Once  Nabunaid had been enthroned and the Ehulhul Temple was rebuilt (this was some time post 555 BC, about 60 years since Sin was last seen in public), Sin made a sudden and dramatic return to the public domain when accompanied by Ningal and Nusku he arrived to commission the temple.


“Sin, lord of gods and goddesses, residing in the heavens, has come down from the heavens — in full view of Nabunaid, King of Babylon,” Adda-Guppi, who had been under the impression Sin had returned to Nibiru when he had simply retreated to South America,  inscribed on a stela. From that point on, Sin was never heard of. Where did he go? WELL, HE RETURNED TO  NIBIRU, WHERE A SPECIAL TREAT AWAITED HIM AND WHICH TOOK HIM BY SURPRISE. But more on that in a forthcoming article.  

NABUNAID PLANTS SEED OF ISLAM

Nabunaid and his high priestess mother Adda-Guppi had undertaken to make Sin the pre-eminent god on the planet. This they did their utmost to make a reality of.  Sadly, it was at the expense of the equally influential Babylonian god Marduk and that got Nabunaid in real hot  water. Nabunaid devoted his energies to the resuscitation of Ur, Sin’s Sumerian time cult centre,  to the absolute neglect and marginalisation of Babylon.


A raft of accusations against him by the Babylonian populace included civil matters (“law and order are not promulgated by him”), neglect of the economy (“the farmers are corrupted,” “the traders’ roads are blocked”), lack of public safety (“nobles are killed”), and religious sacrilege, which was the most heinous of all his sins. 


In a bid to diminish the stature of Marduk as a god, Nabunaid ordered that the Akitu festival, during which the near-death, resurrection, exile, and final triumph of Marduk were reenacted, not be celebrated any more. In furtherance of the same antagonistic stand against Marduk, Nabunaid committed what would become known as the “desolation sacrilege”.  He had an idolatrous image, which was flanked by two “guardians” in the form of a “Deluge demon”  and a “Wild Bull”, placed in the Esagil, Marduk’s temple, all in the name of his god sin.


Says a tablet known as Nabunaid and the Clergy of Babylon and which can be found in the British Museum: “He made an image of a god which nobody had seen before in the land. He placed it in the temple, raised it upon a pedestal. He called it by the name of Nannar. With lapis lazuli he adorned it, crowned it with a tiara in the shape of an eclipsed moon, made for its hand the gesture of a demon.”


The Babylonian clergy were not amused. They demanded that Nabunaid step down as King and since they had quite a sway on the national populace, Nabunaid simply had to play ball.

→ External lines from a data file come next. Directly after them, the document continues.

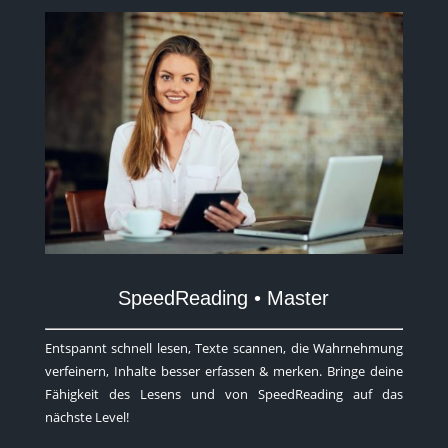
SpeedReading • Master
Entspannt schnell lesen, Texte scannen, die Wahrnehmung
verfeinern, Inhalte besser erfassen & merken. Bringe deine
Fähigkeit des Lesens und von SpeedReading auf das
nächste Level!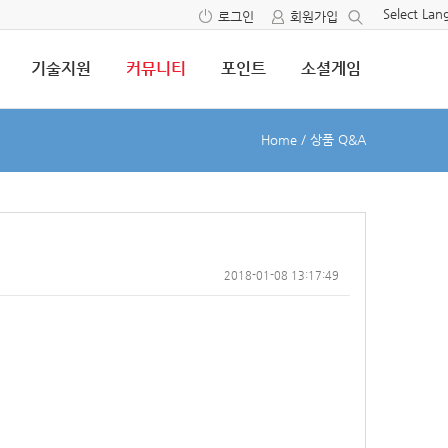
Select La
로그인
회원가입
기술지원
커뮤니티
포인트
소셜게임
Home
/
상품 Q&A
2018-01-08 13:17:49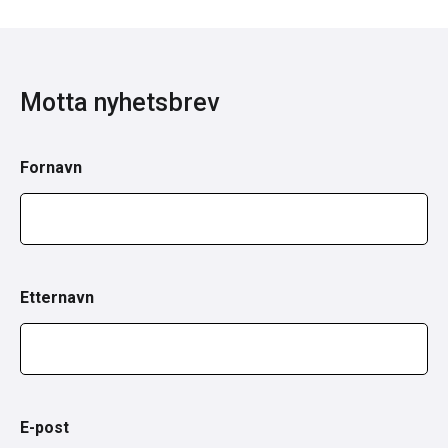
Motta nyhetsbrev
Fornavn
Etternavn
E-post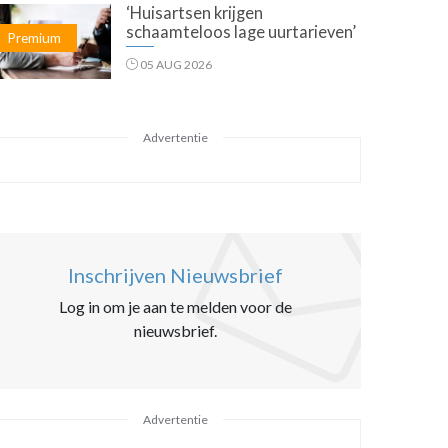
‘Huisartsen krijgen
schaamteloos lage uurtarieven’
Premium
05 AUG 2026
Advertentie
Inschrijven Nieuwsbrief
Log in om je aan te melden voor de
nieuwsbrief.
Advertentie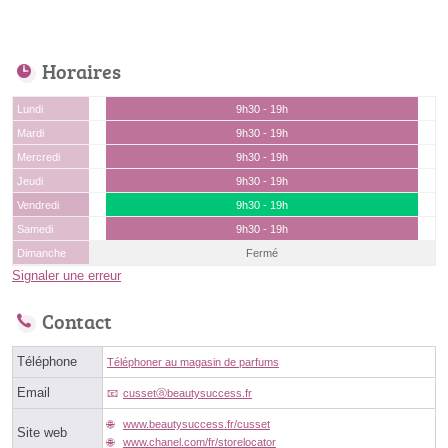
Horaires
Lundi
9h30 - 19h
Mardi
9h30 - 19h
Mercredi
9h30 - 19h
Jeudi
9h30 - 19h
Vendredi
9h30 - 19h
Samedi
9h30 - 19h
Dimanche
Fermé
Signaler une erreur
Contact
Téléphone
Téléphoner au magasin de parfums
Email
cussetⓐbeautysuccess.fr
www.beautysuccess.fr/cusset
Site web
www.chanel.com/fr/storelocator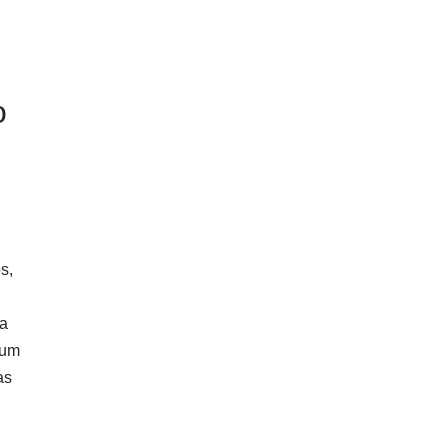
o
s,
 a
 um
as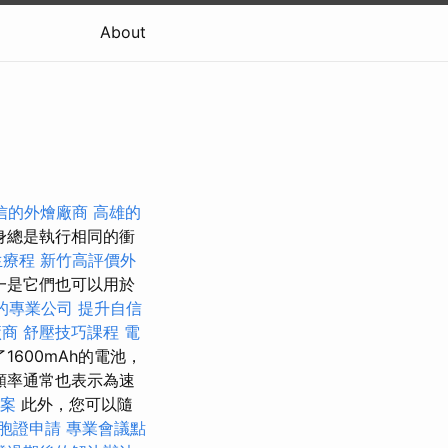
About
信的外燴廠商
高雄的
身總是執行相同的衝
生療程
新竹高評價外
一是它們也可以用於
的專業公司
提升自信
廠商
舒壓技巧課程
電
600mAh的電池，
頻率通常也表示為速
方案
此外，您可以隨
胞證申請
專業會議點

But he struck up a compromise deal with them, whereby he would go into exile for at least ten years,  leaving his son Belshazzar as regent. 


The place Nabunaid chose for his self-imposed banishment was Taima, a caravan centre in now northwestern Saudi Arabia. Among his entourage were the Jews,  who had been part of the Jewish population who had been deported to Babylon in the days of Nebuchadnezzar. Nabunaid in due course established six other settlements for his followers. A thousand years later, five of these towns were listed as Jewish towns. One of these towns was the famous Medina, where  Muhammad founded Islam. Medina did not begin as an Arab settlement folks: it was originally a Jewish settlement.


In Nabunaid’s new fiefdom, only one god was worshipped as “God Most High”. This was Nannar-Sin. He was referred to as El, a term that would later morph into Allah, Islam’s god. Sin was known as the “Moon God”  as traditionally the moon had been his celestial counterpart. To this day, if you visit any mosque, you will see moon crescent symbology occupying pride of place. Every mosque is flanked by minarets imitative of multistage rockets ready to be launched.


None of the worshippers pause to wonder as to why a worship centre should be punctuated by rocket and moon imagery. But even if they were to pose questions to that effect, no one would be candid enough to tell them that the moon imagery represents Nannar-Sin and the rocket imagery is evocative of Sin’s heir Utu-Shamash, who was the god of the shems, as rockets were called in Sumerian.  “My Father and I are one” Jesus said. So are Sin and Shamash as encapsulated in the mosque-setting imagery.